O assunto foi deixado para trás, mas depois de alguns dias os pais foram notificados pela escola que a família da menina entrou em contato com a polícia, e que tinham feito perguntas aos outros alunos e funcionários da universidade.

“Mamãe, nao deixe que me levem para longe”

"Eu conversei com Jamie sobre as acusações de "ataque racista". No início, a coisa toda era tão ridícula que eu não podia acreditar. Jamie está longe de ser racista. Não consegue distinguir as diferenças na cor da pele. Mas a escola disse que a polícia viria entrevistar Jamie, e eu aceitei, pensando que nada iria acontecer. Eu queria que Jamie entendesse que não era bom ter discussões com outros estudantes, e eu pensei que a visita da polícia ia ajudálo a entender isso.
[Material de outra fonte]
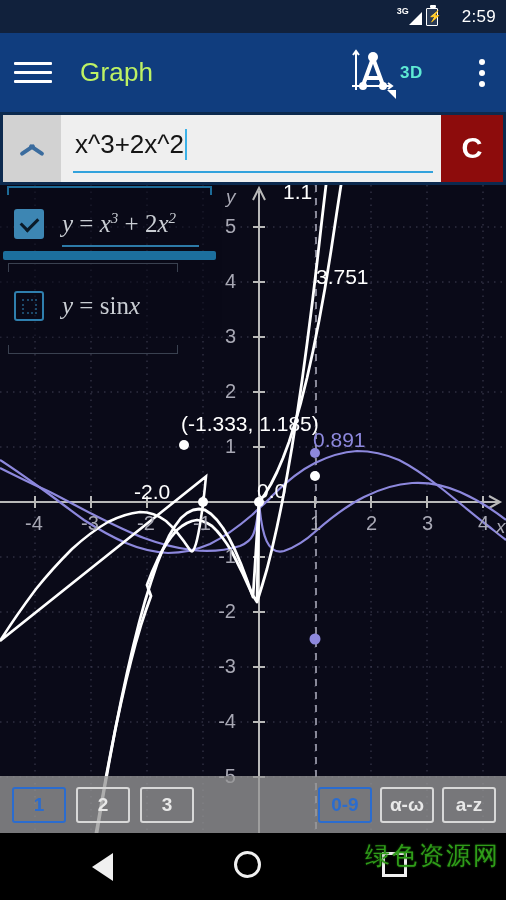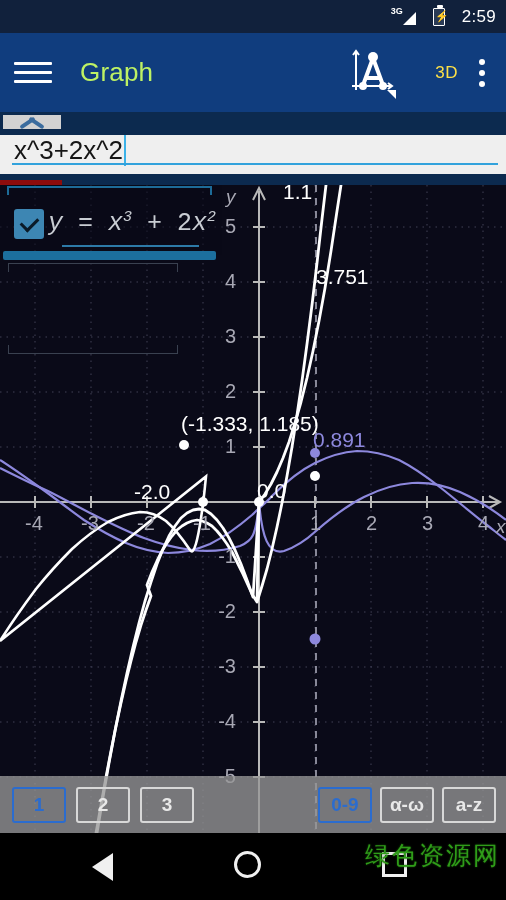--- a/index.html
+++ b/index.html
@@ -16,7 +16,7 @@
     position: absolute; top: 0; left: 0; width: 506px; height: 33px;
     background: #11213c;
     display: flex; align-items: center; justify-content: flex-end;
-    padding-right: 10px; gap: 17px;
+    padding-right: 10px; gap: 4px;
   }
   .sig-wrap { position: relative; width: 24px; height: 20px; }
   .sig-label {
No entanto, após a entrevista polícial alguns dias depois, Jamie foi acusado de racismo e agressão.

"Entrei em pânico e pensei que era uma loucura, Jamie nem mesmo entende coisas como em cima e embaixo, ou se uma porta está aberta ou fechada. Meu marido disse que deveria ter insistido sobre o retorno dos oficiais com uma pessoa que especializada no tratamento de pessoas com necessidades especiais e, talvez, talvez pudéssemos ter parado o caso na hora".

Os próprios policiais disseram que o caso provavelmente não chegaria a lugar nenhum e que avisaria a justiça de que Jamie tinha síndrome de Down. No entanto, logo após a visita, a família recebeu uma carta do procurador fiscal dizendo que as autoridades tinham provas suficientes para acusar Jamie. Foi quando o mundo desabou para esta família: "Eu li a carta com as mãos trêmulas, estava chorando sem parar", diz Fiona, "Eu liguei para o Ministério Público cinco vezes, mas ninguém falou sobre o meu caso. Eu fui à polícia, e ninguém parecia saber o que estava acontecendo. Teria sido capaz de rir de tanto caos e incompetência, não fosse o fato de que eu sabia que, aos 18 anos, Jamie é tecnicamente um adulto. Eu estava com medo de que ele poderia realmente acabar no banco dos réus por algo que ele não fez. "

"Foram meses em que vivemos com muita pressão. O ponto mais baixo veio quando estávamos assistindo TV e Jamie começou a chorar. Quebrou meu coração porque me fez sentir como se eu tivesse falhado". A tela mostrava a cena de uma prisão, e Jamie disse entre soluços: "Eu não vou ir para a cadeia, mamãe, por favor não deixe que eles me levem embora". Fiona, infelizmente, descobriu que seu filho não estava totalmente inconsciente do que estava acontecendo, apesar das tentativas do seus pais para distraí-lo. "Durante todo este pesadelo tenho me esforçado para colocar um sorriso e agir normal em torno de Jamie, para protegê-lo do que estava acontecendo. Mas naquela noite, enquanto ela soluçava em meus braços, eu não podia deixar de chorar. Temia que Jamie pensasse que não poderiamos protegê-lo, eu disse que ele não iria para a cadeia, nós estaríamos bem, mas até eu tinha medo que tudo desse errado. Meu instinto natural, como mãe, especialmente para uma criança com necessidades especiais, foi tentar proteger tudo em volta dele".

Não foi até sete meses após o incidente inicial, quando a família recebeu uma breve carta do Procurador Fiscal, onde se retiravam as acusações no indiciamento.

Depois de meses de tensão e medo, o Ministério Público emitiu um pedido formal de desculpas por qualquer inconveniente causado durante este tempo. Todas as acusações foram retiradas, mas isso, diz Fiona, não é suficiente, e teve que contar para a mídia para que estas situações não voltem a ocorrer.

Esta família não só recebeu frieza burocrática, confusão e mal-entendidos em suas relações com o sistema legal enquanto eram torturados durante esses sete meses, mas também o medo de que Jamie terá sempre uma mancha em sua reputação como um resultado de ter sido acusado por nada.